Segment angle conventions:
Angles are measured anticlockwise between the horizontal and the segment.

• Foot: Between heel and big toe
• Shank: Between knee and ankle
• Thigh: Between hip and knee
• Arm: Between shoulder and elbow
• Forearm: Between elbow and wrist
• Trunk: Between shoulder midpoint and hip midpoint

How to cite and how to contribute

How to cite

If you use this code or data, please cite [Pagnon, 2023].

 @misc{Pagnon2023,
   author = {Pagnon, David},
   title = {Sports2D - Angles from video},
   year = {2023},
   doi= {10.5281/zenodo.7903963},
   publisher = {GitHub},
   journal = {GitHub repository},
   howpublished = {\url{https://github.com/davidpagnon/Sports2D}},
 }

How to contribute

I would happily welcome any proposal for new features, code improvement, and more!
If you want to contribute to Sports2D, please follow this guide on how to fork, modify and push code, and submit a pull request. I would appreciate it if you provided as much useful information as possible about how you modified the code, and a rationale for why you're making this pull request. Please also specify on which operating system and on which python version you have tested the code.

Here is a to-do list: feel free to complete it:

• Compute segment angles.
• Multi-person detection, consistent over time.
• Only interpolate small gaps.
• Filtering and plotting tools.
• Handle sudden changes of direction.
• Colab version for those who cannot install OpenPose.
• Full test on MacOS.
• GUI applications for Windows, Mac, and Linux, as well as for Android and iOS (minimal version on mobile device, with only BlazePose). Code with Kivy.
• Include OpenPose in Sports2D executable files. Dockerize it?
• Track other points and angles with classic tracking methods (cf. Kinovea), or by training a model (cf. DeepLabCut).
• Pose refinement. Click and move badly estimated 2D points. See DeepLabCut for inspiration.
• Constrain points to OpenSim skeletal model for better angle estimation (like with Pose2Sim, but in 2D.
• Add tools for annotating images, undistort them, take perspective into account, etc. (cf.

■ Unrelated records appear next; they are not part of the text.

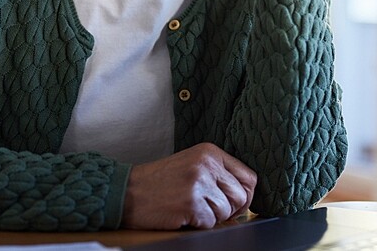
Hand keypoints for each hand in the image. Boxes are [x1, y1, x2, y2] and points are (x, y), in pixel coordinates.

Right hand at [122, 143, 256, 229]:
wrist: (128, 191)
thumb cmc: (159, 181)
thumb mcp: (192, 165)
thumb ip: (218, 174)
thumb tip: (246, 197)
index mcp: (210, 151)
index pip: (249, 176)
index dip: (246, 195)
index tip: (236, 204)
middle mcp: (207, 164)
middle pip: (241, 196)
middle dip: (231, 210)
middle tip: (211, 211)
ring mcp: (199, 183)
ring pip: (227, 212)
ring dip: (212, 217)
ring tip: (192, 208)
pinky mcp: (191, 203)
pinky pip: (210, 223)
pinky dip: (199, 224)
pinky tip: (183, 214)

Kinovea).
• Check other methods for sorting people across frames (STAF or LivePoseTracker.

BSD 3-Clause License

Copyright (c) 2022, perfanalytics All rights reserved.

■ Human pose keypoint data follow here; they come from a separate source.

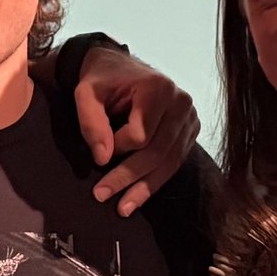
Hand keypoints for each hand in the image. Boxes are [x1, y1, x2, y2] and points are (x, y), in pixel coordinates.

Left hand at [74, 46, 199, 213]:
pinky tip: (137, 197)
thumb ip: (91, 122)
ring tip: (122, 208)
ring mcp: (189, 117)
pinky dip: (154, 181)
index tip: (98, 154)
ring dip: (143, 188)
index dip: (117, 148)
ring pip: (168, 162)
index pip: (141, 134)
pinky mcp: (190, 130)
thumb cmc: (101, 79)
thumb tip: (103, 159)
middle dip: (128, 177)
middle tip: (101, 195)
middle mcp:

Redistribution and use in source and binary forms, with or without modification, are permitted provided that the following conditions are met:

1. Redistributions of source code must retain the above copyright notice, this list of conditions and the following disclaimer.

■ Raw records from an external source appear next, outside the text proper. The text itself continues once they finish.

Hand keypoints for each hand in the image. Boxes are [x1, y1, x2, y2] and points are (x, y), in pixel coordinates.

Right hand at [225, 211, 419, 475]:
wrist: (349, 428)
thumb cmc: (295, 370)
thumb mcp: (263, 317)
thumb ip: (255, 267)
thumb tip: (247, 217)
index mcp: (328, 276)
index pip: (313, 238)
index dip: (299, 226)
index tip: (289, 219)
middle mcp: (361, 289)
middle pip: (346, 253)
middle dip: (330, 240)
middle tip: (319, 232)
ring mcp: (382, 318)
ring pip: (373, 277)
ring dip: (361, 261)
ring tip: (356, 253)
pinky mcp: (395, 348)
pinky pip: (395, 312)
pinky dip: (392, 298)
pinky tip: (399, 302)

2. Redistributions in binary form must reproduce the above copyright notice, this list of conditions and the following disclaimer in the documentation and/or other materials provided with the distribution.

3. Neither the name of the copyright holder nor the names of its contributors may be used to endorse or promote products derived from this software without specific prior written permission.

THIS SOFTWARE IS PROVIDED BY THE COPYRIGHT HOLDERS AND CONTRIBUTORS "AS IS" AND ANY EXPRESS OR IMPLIED WARRANTIES, INCLUDING, BUT NOT LIMITED TO, THE IMPLIED WARRANTIES OF MERCHANTABILITY AND FITNESS FOR A PARTICULAR PURPOSE ARE DISCLAIMED. IN NO EVENT SHALL THE COPYRIGHT HOLDER OR CONTRIBUTORS BE LIABLE FOR ANY DIRECT, INDIRECT, INCIDENTAL, SPECIAL, EXEMPLARY, OR CONSEQUENTIAL DAMAGES (INCLUDING, BUT NOT LIMITED TO, PROCUREMENT OF SUBSTITUTE GOODS OR SERVICES; LOSS OF USE, DATA, OR PROFITS; OR BUSINESS INTERRUPTION) HOWEVER CAUSED AND ON ANY THEORY OF LIABILITY, WHETHER IN CONTRACT, STRICT LIABILITY, OR TORT (INCLUDING NEGLIGENCE OR OTHERWISE) ARISING IN ANY WAY OUT OF THE USE OF THIS SOFTWARE, EVEN IF ADVISED OF THE POSSIBILITY OF SUCH DAMAGE.